■ **SELECTED PASSAGE**:
Proof of formula of the number of strings of length n for the alphabet ${a,b,c,d}$

Question

Suppose I want to prove that the amount of strings of length $n$ for the alphabet ${a,b,c,d}$, where every string has an even amount of $a$ satisfies the formula $f(n+1)= 2 f(n) + 4^n$. I wish to do this via induction, for the base cases we know that $f(0)=1$ since the empty string contain an even amount of strings. Also we know that for $f(1)=3$. Since the set would be $\{b,c,d\}$. we thus have our base case: $f(1)=2+1=3 $. Check. I know wish to do the inductive step, so given it holds for $k$, I want to prove it holds for $k+1$, I probably need to find a way to use the fact that we have an even amount of $a$. Every other letter we can just add randomly to every single word on $k+1$ positions, not quite sure how to use this yet....

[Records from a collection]
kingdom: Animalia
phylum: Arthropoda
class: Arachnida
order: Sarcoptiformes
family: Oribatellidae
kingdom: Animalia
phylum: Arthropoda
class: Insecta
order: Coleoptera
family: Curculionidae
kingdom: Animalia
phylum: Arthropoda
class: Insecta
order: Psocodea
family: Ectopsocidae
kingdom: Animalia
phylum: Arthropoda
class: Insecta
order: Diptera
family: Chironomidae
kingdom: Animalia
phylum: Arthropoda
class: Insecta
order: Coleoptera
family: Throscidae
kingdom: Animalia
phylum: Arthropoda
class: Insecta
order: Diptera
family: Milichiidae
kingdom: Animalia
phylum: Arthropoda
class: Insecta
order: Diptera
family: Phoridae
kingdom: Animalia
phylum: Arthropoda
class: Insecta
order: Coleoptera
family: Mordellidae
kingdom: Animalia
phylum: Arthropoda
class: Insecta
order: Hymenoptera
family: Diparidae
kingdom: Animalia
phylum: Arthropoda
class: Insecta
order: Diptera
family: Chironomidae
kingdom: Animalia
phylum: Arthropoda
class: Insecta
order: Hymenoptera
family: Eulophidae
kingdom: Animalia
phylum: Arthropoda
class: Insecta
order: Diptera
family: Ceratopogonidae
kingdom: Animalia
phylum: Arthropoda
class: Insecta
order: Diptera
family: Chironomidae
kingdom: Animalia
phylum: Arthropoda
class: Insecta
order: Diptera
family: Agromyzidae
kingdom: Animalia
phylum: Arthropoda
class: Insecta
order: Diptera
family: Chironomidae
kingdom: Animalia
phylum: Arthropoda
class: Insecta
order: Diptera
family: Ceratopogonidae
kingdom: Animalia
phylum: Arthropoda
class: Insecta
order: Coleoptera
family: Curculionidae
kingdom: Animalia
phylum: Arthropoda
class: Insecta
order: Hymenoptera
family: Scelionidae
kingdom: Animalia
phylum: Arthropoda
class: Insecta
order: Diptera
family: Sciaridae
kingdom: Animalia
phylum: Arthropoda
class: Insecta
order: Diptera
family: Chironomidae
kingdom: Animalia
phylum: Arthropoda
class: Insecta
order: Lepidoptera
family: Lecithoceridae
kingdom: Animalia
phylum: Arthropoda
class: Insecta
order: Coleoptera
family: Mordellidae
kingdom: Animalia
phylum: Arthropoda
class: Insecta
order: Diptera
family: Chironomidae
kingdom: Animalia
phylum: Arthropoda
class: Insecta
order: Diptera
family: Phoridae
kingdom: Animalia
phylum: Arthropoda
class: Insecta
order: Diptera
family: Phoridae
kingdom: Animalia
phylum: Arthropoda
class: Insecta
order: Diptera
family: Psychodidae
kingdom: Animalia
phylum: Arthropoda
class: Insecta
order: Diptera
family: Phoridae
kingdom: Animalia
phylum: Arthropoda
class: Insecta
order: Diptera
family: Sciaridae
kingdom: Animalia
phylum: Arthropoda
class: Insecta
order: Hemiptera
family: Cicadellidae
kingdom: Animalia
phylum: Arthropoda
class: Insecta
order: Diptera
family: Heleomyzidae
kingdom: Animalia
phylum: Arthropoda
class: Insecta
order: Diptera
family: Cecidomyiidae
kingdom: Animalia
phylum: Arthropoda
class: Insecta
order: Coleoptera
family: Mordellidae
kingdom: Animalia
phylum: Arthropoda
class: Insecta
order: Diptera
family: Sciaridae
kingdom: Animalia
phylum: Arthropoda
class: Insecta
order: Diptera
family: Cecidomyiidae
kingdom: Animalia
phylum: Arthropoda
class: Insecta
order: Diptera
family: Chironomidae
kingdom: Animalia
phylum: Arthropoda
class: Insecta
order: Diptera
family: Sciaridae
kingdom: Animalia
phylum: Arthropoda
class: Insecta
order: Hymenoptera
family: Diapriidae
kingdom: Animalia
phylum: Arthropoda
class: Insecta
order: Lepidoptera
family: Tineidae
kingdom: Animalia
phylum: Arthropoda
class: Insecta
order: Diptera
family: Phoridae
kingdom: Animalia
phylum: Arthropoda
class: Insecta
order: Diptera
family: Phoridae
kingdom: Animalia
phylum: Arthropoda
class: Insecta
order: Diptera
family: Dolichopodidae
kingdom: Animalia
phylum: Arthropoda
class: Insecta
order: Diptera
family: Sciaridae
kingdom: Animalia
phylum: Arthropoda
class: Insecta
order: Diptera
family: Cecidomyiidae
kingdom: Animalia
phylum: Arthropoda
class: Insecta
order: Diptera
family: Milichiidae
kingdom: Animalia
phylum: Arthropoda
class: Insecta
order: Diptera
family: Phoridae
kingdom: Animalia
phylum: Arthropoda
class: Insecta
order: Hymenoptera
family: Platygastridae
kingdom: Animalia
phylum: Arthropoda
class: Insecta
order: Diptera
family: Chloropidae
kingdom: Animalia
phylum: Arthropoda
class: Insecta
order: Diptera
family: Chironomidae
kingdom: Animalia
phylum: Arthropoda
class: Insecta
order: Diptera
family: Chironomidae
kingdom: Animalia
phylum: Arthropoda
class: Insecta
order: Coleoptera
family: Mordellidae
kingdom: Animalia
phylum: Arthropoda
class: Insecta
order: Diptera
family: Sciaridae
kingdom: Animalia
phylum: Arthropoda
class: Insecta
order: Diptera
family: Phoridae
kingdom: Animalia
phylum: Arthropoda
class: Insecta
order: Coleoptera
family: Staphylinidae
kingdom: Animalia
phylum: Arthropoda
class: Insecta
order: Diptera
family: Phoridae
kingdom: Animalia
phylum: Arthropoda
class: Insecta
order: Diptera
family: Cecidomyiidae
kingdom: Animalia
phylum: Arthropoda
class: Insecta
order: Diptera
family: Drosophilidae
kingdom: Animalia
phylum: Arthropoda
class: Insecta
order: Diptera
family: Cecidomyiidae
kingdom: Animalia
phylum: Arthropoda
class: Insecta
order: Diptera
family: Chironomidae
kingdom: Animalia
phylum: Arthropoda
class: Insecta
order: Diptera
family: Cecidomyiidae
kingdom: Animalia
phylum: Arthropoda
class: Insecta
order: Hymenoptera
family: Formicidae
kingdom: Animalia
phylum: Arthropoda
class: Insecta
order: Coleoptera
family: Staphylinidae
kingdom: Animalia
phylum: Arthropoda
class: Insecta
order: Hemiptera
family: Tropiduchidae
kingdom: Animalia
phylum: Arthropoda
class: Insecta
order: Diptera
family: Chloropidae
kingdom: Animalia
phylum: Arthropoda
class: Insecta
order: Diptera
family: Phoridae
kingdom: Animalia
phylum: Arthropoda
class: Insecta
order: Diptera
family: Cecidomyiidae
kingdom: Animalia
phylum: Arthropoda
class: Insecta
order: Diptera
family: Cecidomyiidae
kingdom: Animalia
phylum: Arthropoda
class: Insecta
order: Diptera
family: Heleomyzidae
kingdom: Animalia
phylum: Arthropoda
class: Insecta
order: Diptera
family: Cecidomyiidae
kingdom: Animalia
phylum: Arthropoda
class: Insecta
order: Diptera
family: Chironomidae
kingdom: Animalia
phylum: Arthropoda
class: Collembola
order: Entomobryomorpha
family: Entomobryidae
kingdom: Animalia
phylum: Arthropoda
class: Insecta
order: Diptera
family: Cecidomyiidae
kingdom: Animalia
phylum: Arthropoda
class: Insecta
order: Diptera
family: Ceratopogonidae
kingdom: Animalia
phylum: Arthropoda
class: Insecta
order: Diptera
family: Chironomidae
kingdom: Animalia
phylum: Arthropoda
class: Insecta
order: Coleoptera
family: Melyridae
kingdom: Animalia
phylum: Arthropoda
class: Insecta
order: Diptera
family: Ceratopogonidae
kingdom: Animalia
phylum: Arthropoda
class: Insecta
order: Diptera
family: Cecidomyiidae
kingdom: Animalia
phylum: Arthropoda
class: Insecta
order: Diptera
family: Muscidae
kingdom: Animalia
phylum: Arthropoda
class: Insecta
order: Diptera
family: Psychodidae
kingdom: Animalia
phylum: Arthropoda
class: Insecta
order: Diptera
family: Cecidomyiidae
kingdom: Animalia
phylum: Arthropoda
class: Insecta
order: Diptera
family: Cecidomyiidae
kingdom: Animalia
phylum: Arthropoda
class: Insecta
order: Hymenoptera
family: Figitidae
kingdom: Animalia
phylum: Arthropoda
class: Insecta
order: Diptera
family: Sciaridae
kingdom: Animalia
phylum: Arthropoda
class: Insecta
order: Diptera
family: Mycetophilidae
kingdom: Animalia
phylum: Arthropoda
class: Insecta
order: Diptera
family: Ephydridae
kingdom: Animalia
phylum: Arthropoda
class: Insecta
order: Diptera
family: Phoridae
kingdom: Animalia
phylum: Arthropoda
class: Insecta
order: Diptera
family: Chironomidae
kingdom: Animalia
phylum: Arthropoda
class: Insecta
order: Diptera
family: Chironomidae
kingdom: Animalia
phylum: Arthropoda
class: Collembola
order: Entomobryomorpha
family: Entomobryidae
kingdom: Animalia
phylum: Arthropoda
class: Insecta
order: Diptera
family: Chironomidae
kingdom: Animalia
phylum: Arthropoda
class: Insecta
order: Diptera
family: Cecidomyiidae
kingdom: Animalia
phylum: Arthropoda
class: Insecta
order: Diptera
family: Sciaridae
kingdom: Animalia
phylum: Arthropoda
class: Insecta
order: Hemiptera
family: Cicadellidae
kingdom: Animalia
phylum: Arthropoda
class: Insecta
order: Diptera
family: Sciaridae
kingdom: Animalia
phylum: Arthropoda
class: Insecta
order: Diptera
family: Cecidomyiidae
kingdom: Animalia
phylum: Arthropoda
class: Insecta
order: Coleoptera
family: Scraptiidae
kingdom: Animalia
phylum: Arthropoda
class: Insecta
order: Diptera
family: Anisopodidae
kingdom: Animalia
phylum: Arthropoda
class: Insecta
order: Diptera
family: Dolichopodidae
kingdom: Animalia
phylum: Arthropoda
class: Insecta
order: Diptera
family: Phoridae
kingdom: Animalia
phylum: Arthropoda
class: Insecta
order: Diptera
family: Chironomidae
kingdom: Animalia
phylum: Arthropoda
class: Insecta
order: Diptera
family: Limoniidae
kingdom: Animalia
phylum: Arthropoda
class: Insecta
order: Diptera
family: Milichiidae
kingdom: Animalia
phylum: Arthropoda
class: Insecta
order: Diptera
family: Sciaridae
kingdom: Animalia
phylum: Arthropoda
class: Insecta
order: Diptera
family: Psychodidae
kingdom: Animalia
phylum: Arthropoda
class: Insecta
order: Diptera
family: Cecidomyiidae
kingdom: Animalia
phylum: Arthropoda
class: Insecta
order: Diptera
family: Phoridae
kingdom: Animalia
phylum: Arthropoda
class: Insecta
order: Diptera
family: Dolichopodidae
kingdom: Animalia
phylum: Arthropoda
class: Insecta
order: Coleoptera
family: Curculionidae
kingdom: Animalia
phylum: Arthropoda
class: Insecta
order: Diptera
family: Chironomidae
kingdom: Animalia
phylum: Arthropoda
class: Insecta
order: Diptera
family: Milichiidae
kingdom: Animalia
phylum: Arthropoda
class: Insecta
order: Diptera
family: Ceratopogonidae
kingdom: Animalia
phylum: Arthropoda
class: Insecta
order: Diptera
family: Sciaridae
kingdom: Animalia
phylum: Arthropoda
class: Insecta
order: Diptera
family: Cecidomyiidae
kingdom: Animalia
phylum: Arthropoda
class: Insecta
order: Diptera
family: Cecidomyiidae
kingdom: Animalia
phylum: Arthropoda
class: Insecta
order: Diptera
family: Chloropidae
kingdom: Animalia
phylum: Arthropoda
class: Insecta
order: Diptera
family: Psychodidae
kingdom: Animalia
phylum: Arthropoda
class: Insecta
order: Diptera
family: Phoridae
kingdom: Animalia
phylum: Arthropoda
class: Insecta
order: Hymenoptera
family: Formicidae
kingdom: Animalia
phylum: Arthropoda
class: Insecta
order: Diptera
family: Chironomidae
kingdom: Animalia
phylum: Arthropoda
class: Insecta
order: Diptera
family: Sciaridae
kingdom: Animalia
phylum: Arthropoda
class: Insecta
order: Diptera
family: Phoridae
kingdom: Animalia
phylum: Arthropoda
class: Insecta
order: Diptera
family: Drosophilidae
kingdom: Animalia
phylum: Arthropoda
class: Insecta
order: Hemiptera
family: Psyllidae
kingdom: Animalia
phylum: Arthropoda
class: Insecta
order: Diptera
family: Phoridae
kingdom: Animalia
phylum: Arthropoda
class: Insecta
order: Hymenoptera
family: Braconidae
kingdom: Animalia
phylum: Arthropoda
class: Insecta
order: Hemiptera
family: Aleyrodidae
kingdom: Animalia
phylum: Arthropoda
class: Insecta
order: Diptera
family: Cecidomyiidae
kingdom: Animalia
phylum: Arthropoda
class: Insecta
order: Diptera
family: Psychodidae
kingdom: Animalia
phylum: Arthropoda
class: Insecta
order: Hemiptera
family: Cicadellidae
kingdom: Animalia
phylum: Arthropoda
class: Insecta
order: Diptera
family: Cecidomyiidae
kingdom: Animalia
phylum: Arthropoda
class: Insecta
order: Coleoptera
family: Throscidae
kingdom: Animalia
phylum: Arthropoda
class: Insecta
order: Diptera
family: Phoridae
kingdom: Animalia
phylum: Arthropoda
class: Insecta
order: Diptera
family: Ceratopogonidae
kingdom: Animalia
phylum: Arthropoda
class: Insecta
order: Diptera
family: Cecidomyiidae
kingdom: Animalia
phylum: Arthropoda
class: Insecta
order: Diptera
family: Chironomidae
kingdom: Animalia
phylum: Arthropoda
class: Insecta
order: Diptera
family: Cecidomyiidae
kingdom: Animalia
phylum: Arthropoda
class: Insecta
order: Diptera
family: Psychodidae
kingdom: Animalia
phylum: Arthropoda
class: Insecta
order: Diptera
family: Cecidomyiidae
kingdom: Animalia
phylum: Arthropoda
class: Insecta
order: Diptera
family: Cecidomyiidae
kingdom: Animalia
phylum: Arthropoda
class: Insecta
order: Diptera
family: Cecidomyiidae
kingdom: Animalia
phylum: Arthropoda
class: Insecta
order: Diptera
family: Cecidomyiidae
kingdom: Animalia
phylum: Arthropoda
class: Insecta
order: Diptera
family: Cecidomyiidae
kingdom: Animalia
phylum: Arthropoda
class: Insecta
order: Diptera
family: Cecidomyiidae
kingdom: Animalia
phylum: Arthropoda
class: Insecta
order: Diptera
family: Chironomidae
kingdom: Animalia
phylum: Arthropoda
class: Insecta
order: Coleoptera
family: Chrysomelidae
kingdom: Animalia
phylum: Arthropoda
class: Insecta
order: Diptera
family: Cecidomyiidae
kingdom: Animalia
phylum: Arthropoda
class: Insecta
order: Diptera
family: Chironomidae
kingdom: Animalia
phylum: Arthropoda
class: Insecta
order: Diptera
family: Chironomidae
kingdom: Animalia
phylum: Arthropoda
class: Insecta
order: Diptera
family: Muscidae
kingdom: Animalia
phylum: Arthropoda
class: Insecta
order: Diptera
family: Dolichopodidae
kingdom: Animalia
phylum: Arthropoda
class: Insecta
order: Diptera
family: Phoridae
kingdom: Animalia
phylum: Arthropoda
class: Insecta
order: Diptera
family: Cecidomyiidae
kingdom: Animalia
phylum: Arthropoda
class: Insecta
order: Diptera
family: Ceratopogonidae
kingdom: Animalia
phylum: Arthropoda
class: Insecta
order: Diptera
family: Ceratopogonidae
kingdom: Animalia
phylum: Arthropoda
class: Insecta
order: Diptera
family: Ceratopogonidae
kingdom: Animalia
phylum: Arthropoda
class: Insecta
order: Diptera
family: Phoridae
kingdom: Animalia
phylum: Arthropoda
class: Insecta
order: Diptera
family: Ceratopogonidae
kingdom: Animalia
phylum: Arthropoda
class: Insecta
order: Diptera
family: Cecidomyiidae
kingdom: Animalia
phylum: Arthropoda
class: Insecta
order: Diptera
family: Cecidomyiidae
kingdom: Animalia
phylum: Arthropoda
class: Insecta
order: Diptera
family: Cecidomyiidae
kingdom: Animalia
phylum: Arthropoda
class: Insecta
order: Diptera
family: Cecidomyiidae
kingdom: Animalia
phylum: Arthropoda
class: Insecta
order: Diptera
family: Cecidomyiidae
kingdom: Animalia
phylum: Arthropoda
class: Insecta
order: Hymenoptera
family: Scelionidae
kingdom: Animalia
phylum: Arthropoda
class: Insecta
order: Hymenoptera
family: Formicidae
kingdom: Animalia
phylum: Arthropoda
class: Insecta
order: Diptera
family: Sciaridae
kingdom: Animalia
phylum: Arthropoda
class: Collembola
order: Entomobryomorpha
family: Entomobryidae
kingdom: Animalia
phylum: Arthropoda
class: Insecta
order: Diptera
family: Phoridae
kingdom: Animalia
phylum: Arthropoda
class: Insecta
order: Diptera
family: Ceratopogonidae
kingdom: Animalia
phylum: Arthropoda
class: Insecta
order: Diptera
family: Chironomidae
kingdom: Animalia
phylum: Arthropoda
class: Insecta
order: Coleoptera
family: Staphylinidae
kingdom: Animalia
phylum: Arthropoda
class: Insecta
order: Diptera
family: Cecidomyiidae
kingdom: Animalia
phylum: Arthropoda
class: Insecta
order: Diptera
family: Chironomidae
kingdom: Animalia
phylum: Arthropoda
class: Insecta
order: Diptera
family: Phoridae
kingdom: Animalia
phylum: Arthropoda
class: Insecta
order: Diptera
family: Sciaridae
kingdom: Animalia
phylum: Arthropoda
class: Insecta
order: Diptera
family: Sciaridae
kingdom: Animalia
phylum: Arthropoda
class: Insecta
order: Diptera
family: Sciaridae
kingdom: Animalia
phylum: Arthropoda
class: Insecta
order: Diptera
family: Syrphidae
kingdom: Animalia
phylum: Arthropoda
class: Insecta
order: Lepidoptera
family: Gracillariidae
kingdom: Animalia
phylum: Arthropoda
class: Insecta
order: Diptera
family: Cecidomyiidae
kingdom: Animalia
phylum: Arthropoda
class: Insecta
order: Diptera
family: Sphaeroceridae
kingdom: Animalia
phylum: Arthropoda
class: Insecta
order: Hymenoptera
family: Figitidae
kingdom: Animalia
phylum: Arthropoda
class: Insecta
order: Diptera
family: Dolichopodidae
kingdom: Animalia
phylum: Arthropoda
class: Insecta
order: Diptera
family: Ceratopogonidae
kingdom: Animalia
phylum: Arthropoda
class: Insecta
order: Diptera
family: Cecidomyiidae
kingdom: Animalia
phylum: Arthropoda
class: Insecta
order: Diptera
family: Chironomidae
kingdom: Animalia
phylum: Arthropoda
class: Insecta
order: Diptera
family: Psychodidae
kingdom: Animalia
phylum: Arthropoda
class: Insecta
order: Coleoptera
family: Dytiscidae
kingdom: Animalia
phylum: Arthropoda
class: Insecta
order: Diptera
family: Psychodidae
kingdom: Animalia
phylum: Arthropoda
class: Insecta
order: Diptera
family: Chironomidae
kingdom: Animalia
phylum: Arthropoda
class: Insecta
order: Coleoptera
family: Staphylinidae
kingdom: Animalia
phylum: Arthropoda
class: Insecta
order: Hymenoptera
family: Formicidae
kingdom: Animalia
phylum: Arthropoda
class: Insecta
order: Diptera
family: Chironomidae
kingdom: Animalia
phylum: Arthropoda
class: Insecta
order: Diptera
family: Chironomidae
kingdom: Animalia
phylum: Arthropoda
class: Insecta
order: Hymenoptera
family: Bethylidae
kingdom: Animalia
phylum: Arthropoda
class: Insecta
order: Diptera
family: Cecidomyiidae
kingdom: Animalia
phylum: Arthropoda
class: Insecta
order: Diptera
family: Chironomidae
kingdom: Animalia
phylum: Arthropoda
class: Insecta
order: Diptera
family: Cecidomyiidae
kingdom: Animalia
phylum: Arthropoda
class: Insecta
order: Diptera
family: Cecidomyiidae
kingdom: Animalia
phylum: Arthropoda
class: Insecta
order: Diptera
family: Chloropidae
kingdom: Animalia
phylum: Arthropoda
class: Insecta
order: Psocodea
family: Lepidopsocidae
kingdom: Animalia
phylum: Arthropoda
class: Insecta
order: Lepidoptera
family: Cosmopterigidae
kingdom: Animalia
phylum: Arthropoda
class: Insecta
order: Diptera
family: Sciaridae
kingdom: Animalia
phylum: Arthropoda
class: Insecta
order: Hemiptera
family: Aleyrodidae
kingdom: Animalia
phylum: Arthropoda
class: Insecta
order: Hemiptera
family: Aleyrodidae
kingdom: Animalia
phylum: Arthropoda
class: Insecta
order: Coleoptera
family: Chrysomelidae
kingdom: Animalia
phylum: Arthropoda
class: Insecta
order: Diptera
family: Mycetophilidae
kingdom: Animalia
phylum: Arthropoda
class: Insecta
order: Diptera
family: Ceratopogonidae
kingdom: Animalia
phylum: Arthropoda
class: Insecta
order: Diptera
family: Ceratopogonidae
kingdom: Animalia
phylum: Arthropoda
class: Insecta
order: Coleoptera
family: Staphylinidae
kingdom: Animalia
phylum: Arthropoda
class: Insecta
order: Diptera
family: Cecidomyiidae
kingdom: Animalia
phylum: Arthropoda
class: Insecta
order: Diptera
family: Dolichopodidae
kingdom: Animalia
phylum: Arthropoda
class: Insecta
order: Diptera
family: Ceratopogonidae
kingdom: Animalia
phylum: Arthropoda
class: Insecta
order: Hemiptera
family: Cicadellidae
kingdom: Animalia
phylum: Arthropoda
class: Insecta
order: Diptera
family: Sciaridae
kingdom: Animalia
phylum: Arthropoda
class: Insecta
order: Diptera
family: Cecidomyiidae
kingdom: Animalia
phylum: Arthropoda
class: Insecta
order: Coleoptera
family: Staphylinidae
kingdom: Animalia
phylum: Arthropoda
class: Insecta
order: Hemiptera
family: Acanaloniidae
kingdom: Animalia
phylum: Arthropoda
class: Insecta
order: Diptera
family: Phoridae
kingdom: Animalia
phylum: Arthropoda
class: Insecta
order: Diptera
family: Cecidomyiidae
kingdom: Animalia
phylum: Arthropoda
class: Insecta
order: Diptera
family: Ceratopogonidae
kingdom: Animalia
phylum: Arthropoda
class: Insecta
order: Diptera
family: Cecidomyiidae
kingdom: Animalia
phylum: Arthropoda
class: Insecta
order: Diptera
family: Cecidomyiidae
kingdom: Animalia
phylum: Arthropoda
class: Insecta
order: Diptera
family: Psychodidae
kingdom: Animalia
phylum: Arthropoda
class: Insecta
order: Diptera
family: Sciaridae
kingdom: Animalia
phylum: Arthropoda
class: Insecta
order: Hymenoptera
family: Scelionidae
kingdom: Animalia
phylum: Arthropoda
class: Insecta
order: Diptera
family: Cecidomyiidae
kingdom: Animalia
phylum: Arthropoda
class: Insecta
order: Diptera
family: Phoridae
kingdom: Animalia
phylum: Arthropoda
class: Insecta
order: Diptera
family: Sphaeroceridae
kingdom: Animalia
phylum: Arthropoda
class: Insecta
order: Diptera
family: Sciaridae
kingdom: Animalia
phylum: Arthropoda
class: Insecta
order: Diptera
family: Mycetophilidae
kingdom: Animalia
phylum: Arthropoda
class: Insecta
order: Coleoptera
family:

■ **STATED EXERCISE**: Rewrite the passage of the question about counting strings, starting with "Proof of formula" and going on through "use this yet....", so that "character set" replaces "alphabet".

■ **WORKED SOLUTION**:
Proof of formula of the number of strings of length n for the character set ${a,b,c,d}$

Question

Suppose I want to prove that the amount of strings of length $n$ for the character set ${a,b,c,d}$, where every string has an even amount of $a$ satisfies the formula $f(n+1)= 2 f(n) + 4^n$. I wish to do this via induction, for the base cases we know that $f(0)=1$ since the empty string contain an even amount of strings. Also we know that for $f(1)=3$. Since the set would be $\{b,c,d\}$. we thus have our base case: $f(1)=2+1=3 $. Check. I know wish to do the inductive step, so given it holds for $k$, I want to prove it holds for $k+1$, I probably need to find a way to use the fact that we have an even amount of $a$. Every other letter we can just add randomly to every single word on $k+1$ positions, not quite sure how to use this yet....